Voces de la Frontera, an immigrant workers’ center based in Milwaukee that is working with the United Steelworkers to unionize the Palermo’s workers, has asked the National Labor Relations Board to rule that Palermo’s illegally intimidated and retaliated against employees for seeking to unionize.

“This wasn’t really about immigration enforcement — it’s all about union-busting,” said Christine Neumann-Ortiz, Voces’ executive director.

After Palermo’s turned down the workers’ request for union recognition, the N.L.R.B. called for a vote to determine whether a majority of Palermo’s workers wanted a union.

The election was originally scheduled for July 6, but it has been delayed twice. Initially, the vote was put off because the United Food and Commercial Workers Union, irked that the workers were seeking to join the steelworkers, pushed successfully to be put on the ballot as well. The labor board then ordered a further delay to weigh Voces’ claim that Palermo’s had illegally intimidated workers, making a fair election impossible.

Ana Avendano, the A.F.L.-C.I.O.’s director of immigration affairs, said ICE’s suspension of its enforcement action was the first time it had made such a move. She said it was consistent with a December 2011 agreement that ICE signed with the Department of Labor, promising to refrain from work site enforcement that interfered with labor disputes or wage investigations.

Despite ICE’s letter on June 7 staying enforcement, the very next day Palermo’s sent out more than 80 termination letters to workers suspected of being illegal immigrants. Mr. Dresselhuys said ICE’s letter was ambiguous and the company feared criminal penalties unless it acted. “Without any sort of clarity, what’s a little company like us supposed to do?” he asked.

Mr. Dresselhuys said ICE first contacted Palermo’s in February 2011, expressing concerns that some employees were unauthorized. Palermo’s officials said the agency followed up with a letter on May 10 of this year urging them to tell around 90 immigrant workers to reverify their work status or face termination.

Palermo’s officials says Voces manipulated the situation to make the company look as if it were retaliating against the union drive. They said Voces rushed to get workers to sign the pro-union petition in late May when the group saw that an immigration crackdown was imminent.

Voces “has manufactured the controversy where none existed in a shameful attempt to manipulate our employees into hurting the company,” the company said in a statement.

But Voces said the workers — with complaints about low pay, callous managers and injuries on the job — decided back in November that they wanted to unionize. For months, the group said, it held talks with the steelworkers and A.F.L.-C.I.O. about how to proceed.

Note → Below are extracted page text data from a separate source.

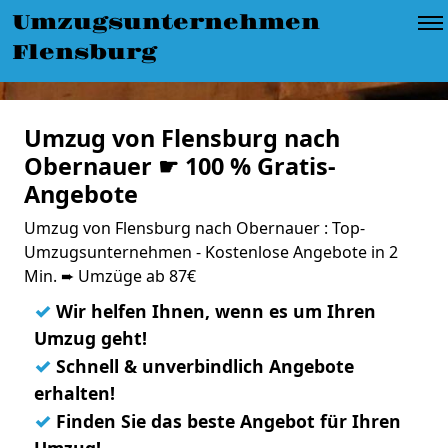
Umzugsunternehmen
Flensburg
Umzug von Flensburg nach
Obernauer ☛ 100 % Gratis-
Angebote
Umzug von Flensburg nach Obernauer : Top-
Umzugsunternehmen - Kostenlose Angebote in 2
Min. ➨ Umzüge ab 87€
✓
Wir helfen Ihnen, wenn es um Ihren
Umzug geht!
✓
Schnell & unverbindlich Angebote
erhalten!
✓
Finden Sie das beste Angebot für Ihren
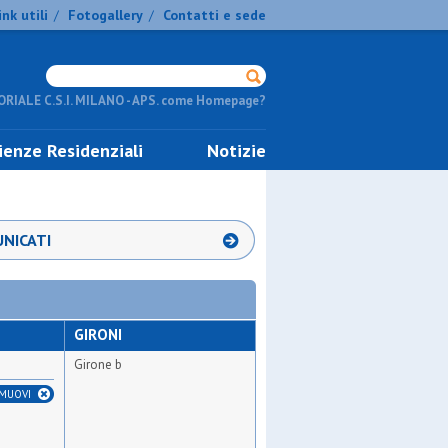
ink utili
Fotogallery
Contatti e sede
/
/
RIALE C.S.I. MILANO - APS. come Homepage?
ienze Residenziali
Notizie
NICATI
GIRONI
Girone b
IMUOVI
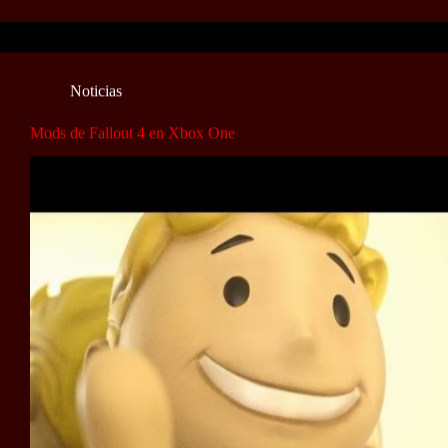
Noticias
Mods de Fallout 4 en Xbox One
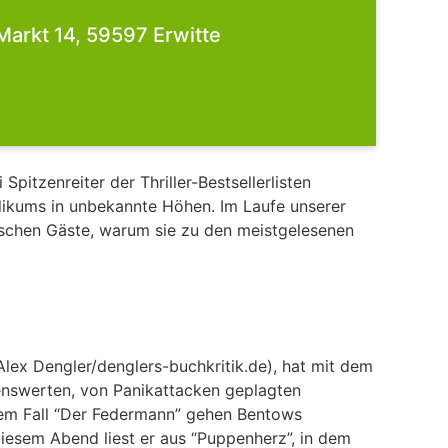
Markt 14, 59597 Erwitte
pitzenreiter der Thriller-Bestsellerlisten
ikums in unbekannte Höhen. Im Laufe unserer
arischen Gäste, warum sie zu den meistgelesenen
lex Dengler/denglers-buchkritik.de), hat mit dem
enswerten, von Panikattacken geplagten
tem Fall “Der Federmann” gehen Bentows
esem Abend liest er aus “Puppenherz”, in dem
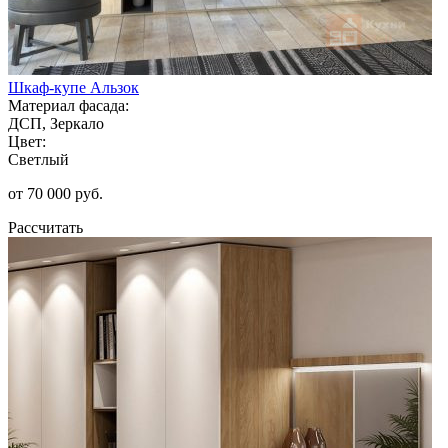
Шкаф-купе Альзок
Материал фасада:
ДСП, Зеркало
Цвет:
Светлый
от 70 000 руб.
Рассчитать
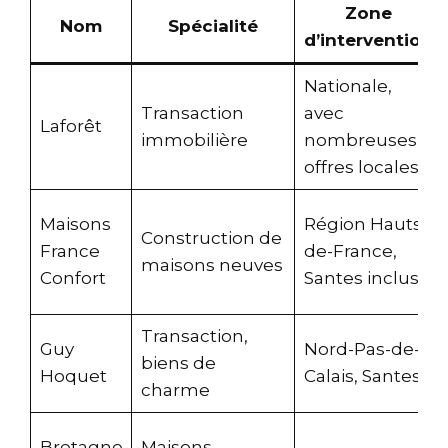
Zone
Nom
Spécialité
d’intervention
Nationale,
Transaction
avec
Laforêt
immobilière
nombreuses
offres locales
Maisons
Région Hauts-
Construction de
France
de-France,
maisons neuves
Confort
Santes incluse
Transaction,
Guy
Nord-Pas-de-
biens de
Hoquet
Calais, Santes
charme
Bretagne
Maisons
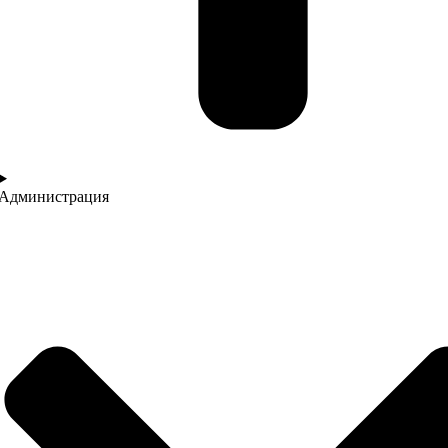
Администрация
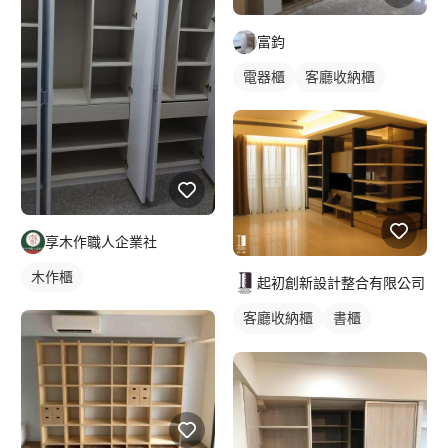
富鈞
電器櫃
客廳收納櫃
享木作職人企業社
木作櫃
起初創新設計整合有限公司
客廳收納櫃
書櫃
電視櫃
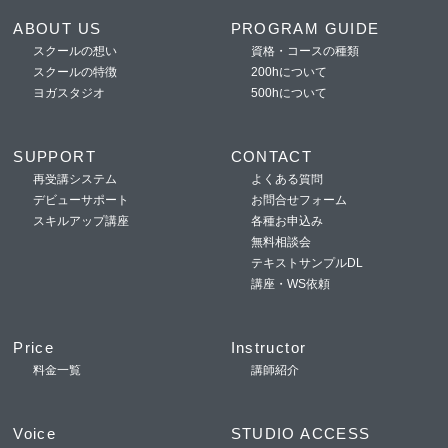
ABOUT US
PROGRAM GUIDE
スクールの想い
資格・コースの種類
スクールの特徴
200hについて
ヨガスタジオ
500hについて
SUPPORT
CONTACT
再受講システム
よくある質問
デビューサポート
お問合せフォーム
スキルアップ講座
各種お申込み
無料相談会
テキストサンプルDL
講座・WS依頼
Price
Instructor
料金一覧
講師紹介
Voice
STUDIO ACCESS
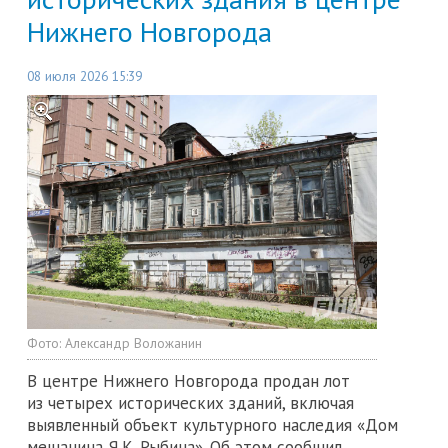
Нижнего Новгорода
08 июля 2026 15:39
Фото:
Александр Воложанин
В центре Нижнего Новгорода продан лот
из четырех исторических зданий, включая
выявленный объект культурного наследия «Дом
мещанина Я.К. Рыбина». Об этом сообщил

Voces has now asked the N.L.R.B. for an unusual remedy: to order Palermo’s to reinstate the fired immigrants, at least until ICE decides to “un-suspend” its enforcement action. Voces said the fired workers’ immigration status had not been definitively determined because of the ICE suspension.

The group hopes a union election can be held soon afterward, before ICE resumes enforcement, with the union’s chances of winning greatly enhanced because many union-friendly employees will be back at work.

Palermo’s is trying to move on. It has hired dozens of replacement workers, 28 of them refugees from Myanmar, to keep the factory running during the strike.

The company says it would be awkward and illegal to rehire the fired immigrants. The Supreme Court has ruled that the N.L.R.B. cannot order reinstatement or back pay for illegal immigrants who were improperly fired for seeking to unionize.

Palermo’s maintains that it is an unusually good employer, providing health, dental and vision coverage, disability insurance, free meals and a 3 percent contribution to 401(k)’s.

But Esperanza Garza, a production line worker on strike, said she earned just $9.30 an hour after 10 years. She said the health insurance was hard to afford, many workers got hurt and managers often belittled workers.

“We want something better,” she said.